Nas séries iniciais, objetos lúdicos desenvolvidos como recursos pedagógicos ficam ao alcance das crianças para que possam explorar e utilizá-los. O professor guia os estudos das turmas, orienta o trabalho de cada aluno, acompanha os diferentes ritmos de aprendizado e busca soluções para as dificuldades; não há obrigatoriedade de provas, embora alguns colégios possam optar por fazê-las. Após o ensino fundamental e o ensino médio, é comum que seja requerido o desenvolvimento de uma monografia.

Waldorf

A pedagogia Waldorf está baseada nas ideias do filósofo austríaco Rudolf Steiner (1861 — 1925), que norteiam a antroposofia. O nome dessa metodologia deriva do lugar de origem de seus primeiros alunos, trabalhadores da fábrica Waldorf Astoria, na Alemanha.

Pautada pelo progresso físico, social e individual da criança, a proposta de Steiner busca o equilíbrio de aspectos cognitivos e anímicos com o desenvolvimento de habilidades de artes, dramatização, movimentação e música. Em se tratando da referência que carrega da antroposofia, defende o conhecimento universal e da natureza do ser humano, de forma abrangente, com renovação da pesquisa científica.

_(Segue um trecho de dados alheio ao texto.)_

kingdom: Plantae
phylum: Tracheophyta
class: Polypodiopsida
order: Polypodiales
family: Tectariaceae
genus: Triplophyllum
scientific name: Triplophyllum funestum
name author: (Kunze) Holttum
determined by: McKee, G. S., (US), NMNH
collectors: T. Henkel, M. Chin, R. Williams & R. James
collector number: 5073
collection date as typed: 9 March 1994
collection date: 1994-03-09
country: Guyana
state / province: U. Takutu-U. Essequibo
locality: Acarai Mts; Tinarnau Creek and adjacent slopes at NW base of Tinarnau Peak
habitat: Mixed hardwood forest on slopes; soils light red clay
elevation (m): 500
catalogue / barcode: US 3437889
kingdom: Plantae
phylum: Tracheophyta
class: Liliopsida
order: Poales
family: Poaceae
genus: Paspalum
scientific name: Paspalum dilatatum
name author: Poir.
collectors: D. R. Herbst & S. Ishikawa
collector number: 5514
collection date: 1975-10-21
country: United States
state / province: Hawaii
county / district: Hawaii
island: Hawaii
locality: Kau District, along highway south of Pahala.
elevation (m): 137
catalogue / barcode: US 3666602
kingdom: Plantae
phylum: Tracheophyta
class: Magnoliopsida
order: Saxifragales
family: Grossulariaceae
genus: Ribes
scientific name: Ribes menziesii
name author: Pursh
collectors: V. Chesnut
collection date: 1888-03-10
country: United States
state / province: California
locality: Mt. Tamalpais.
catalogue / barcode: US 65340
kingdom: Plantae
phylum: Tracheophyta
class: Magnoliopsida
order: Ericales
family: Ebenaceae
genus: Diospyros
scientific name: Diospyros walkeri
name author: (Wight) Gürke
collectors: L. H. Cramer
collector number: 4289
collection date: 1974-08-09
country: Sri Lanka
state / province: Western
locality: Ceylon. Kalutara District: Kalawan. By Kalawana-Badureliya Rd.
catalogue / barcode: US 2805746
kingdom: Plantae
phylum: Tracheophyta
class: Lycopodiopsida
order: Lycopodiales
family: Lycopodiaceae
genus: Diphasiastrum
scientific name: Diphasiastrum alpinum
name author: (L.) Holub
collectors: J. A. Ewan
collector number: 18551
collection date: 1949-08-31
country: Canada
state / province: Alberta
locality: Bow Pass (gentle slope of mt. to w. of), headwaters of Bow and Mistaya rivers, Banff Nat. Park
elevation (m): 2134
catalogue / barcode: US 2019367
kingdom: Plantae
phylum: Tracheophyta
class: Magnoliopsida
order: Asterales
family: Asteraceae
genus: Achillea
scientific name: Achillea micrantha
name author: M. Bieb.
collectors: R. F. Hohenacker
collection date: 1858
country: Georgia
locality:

Na metodologia Waldorf, os alunos se distribuem em faixas etárias e são acompanhados pelo mesmo tutor de 7 em 7 anos. A abordagem respeita a maturidade corporal e, portanto, não trabalha com repetências, pois o ritmo biológico individual de cada um não pode ser alterado, o que interfere também em fatores de avaliação. Podem ser aplicados testes. Entretanto, os professores consideram, além do desempenho, a execução do trabalho e o grau de dificuldade enfrentado pelo estudante ao desempenhar determinadas tarefas.

As escolas visam a uma integração social com a família e incluem diferentes atividades em seu currículo, tais como astronomia, meteorologia, jardinagem, artes e trabalhos manuais, como tricô e crochê.

A etapa final da escolha escolar

Outras opções de metodologias de ensino, como Freinet, Optimist, Escola Pikler e escola how-to-live representam abordagens que podem proporcionar um vasto aprendizado a uma criança ou adolescente em formação. Ao escolher uma instituição, a família não deve considerar somente os rótulos, mas também fazer uma avaliação sobre o local e as práticas efetivamente oferecidas, a fim de que o aluno se identifique com a instituição e com o ambiente que proporciona após o período adaptativo.